Java tip: How to parse integers quickly

Technologies: Java 5+

Java has several ways to parse integers from strings. Performance differences between these methods can be significant when parsing a large number of integers. Doing your own integer parsing can provide an important speed boost. This tip looks at five ways to parse integers, compares their features, and benchmarks them to see which method is the fastest.

Parsing an integer from a string using the JDK

An integer is a number like "-123". It has an optional negative sign followed by a series of digits. There is no decimal point or exponent.

Java has two principal ways to parse an integer from a string:

  • Call parseInt( ) on java.lang.Integer
  • Call parse( ) on an instance of java.text.NumberFormat

java.io.StreamTokenizer is also available when tokenizing a long list of values.

Here's how to use each one.

Integer.parseInt

try
{
    int value = Integer.parseInt( string );
}
catch ( NumberFormatException e )
{
    ... do something about the error ...
}

The static parseInt( ) method on java.lang.Integer takes a String argument and returns an int.

Integer throws a java.lang.NumberFormatException if it can't parse the string.

NumberFormat.parse

NumberFormat format =
    NumberFormat.getIntegerInstance( );
try
{
    Number number = format.parse( string );
    int value = number.intValue( );
}
catch ( ParseException e )
{
    ... do something about the error ...
}

To use java.text.NumberFormat, create an integer parser by calling the static NumberFormat.getIntegerInstance( ) method. The format's parse( ) method takes a String and returns a java.lang.Number. The intValue( ) method on Number returns the integer.

NumberFormat throws a java.text.ParseException if it can't parse the string.

StreamTokenizer.nextToken

StreamTokenizer t =
    new StreamTokenizer(
        new StringReader( string ) );
t.resetSyntax( );
t.parseNumbers( );
try
{
    if ( t.nextToken( ) != t.TT_NUMBER )
    {
        ... do something about the error ...
    }
    else
    {
        int value = (int)t.nval;
    }
}
catch ( IOException e )
{
    ... do something about the error ...
}

To use java.io.StreamTokenzer, create an instance and pass in a StringReader (or any other reader) to supply the text to parse. Call parseNumbers( ) to tell the tokenizer to parse numbers, then call nextToken( ) to get the next number from the text. If the returned token type is TT_NUMBER, the value (as a double) will be in the tokenizer's public nval field.

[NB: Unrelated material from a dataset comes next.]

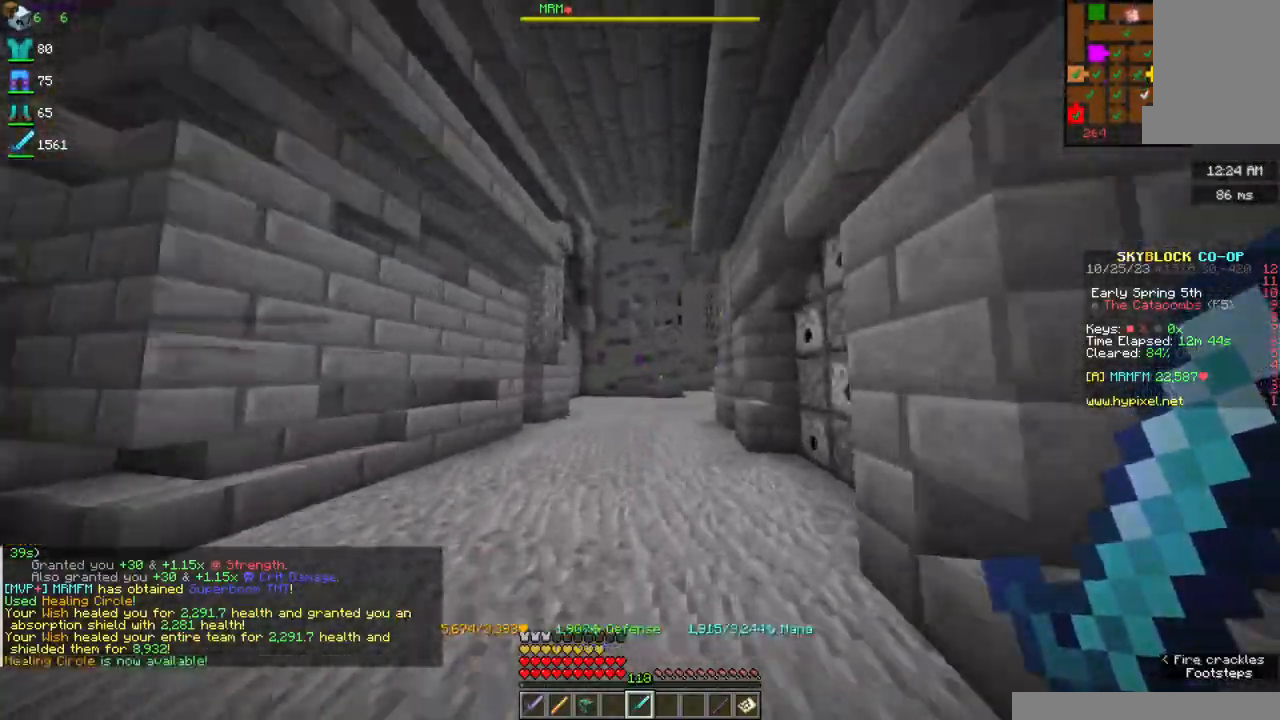
{"keys": ["w"], "mouse": [], "events": []}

StreamTokenizer returns a different token type if the input is not recognized as an integer, and it throws a java.io.IOException on the end of the input.

Using StreamTokenizer to parse a single number from a string is silly, of course. I provide it here only for comparison purposes.

Parsing an integer from a string with custom code

Parsing an integer isn't difficult. There are only 10 digit characters allowed, plus an optional leading minus sign. To parse one yourself, loop through the characters of a String. Convert each digit character to a number between 0 and 9, and accumulate the digits in an int.

The following custom parser adheres to the same contract as Integer.parseInt( ). Quoting from its javadoc:

"Parses the string argument as a signed decimal integer. The characters in the string must all be decimal digits, except that the first character may be an ASCII minus sign '-' ('\u002D') to indicate a negative value. The resulting integer value is returned, exactly as if the argument and the radix 10 were given as arguments to the parseInt(java.lang.String, int) method."

public static int parseInt( final String s )
{
    if ( string == null )
        throw new NumberFormatException( "Null string" );

    // Check for a sign.
    int num  = 0;
    int sign = -1;
    final int len  = s.length( );
    final char ch  = s.charAt( 0 );
    if ( ch == '-' )
    {
        if ( len == 1 )
            throw new NumberFormatException( "Missing digits:  " + s );
        sign = 1;
    }
    else
    {
        final int d = ch - '0';
        if ( d < 0 || d > 9 )
            throw new NumberFormatException( "Malformed:  " + s );
        num = -d;
    }

    // Build the number.
    final int max = (sign == -1) ?
        -Integer.MAX_VALUE : Integer.MIN_VALUE;
    final int multmax = max / 10;
    int i = 1;
    while ( i < len )
    {
        int d = s.charAt(i++) - '0';
        if ( d < 0 || d > 9 )
            throw new NumberFormatException( "Malformed:  " + s );
        if ( num < multmax )
            throw new NumberFormatException( "Over/underflow:  " + s );
        num *= 10;
        if ( num < (max+d) )
            throw new NumberFormatException( "Over/underflow:  " + s );
        num -= d;
    }

    return sign * num;
}

To convert a character digit to a number, you could call Character.digit( ) and pass in the character and radix (base). For instance, digit('8',10) returns 8, and digit('B',16) returns 11. This is what the JDK's implementation of Integer.parseInt( ) does.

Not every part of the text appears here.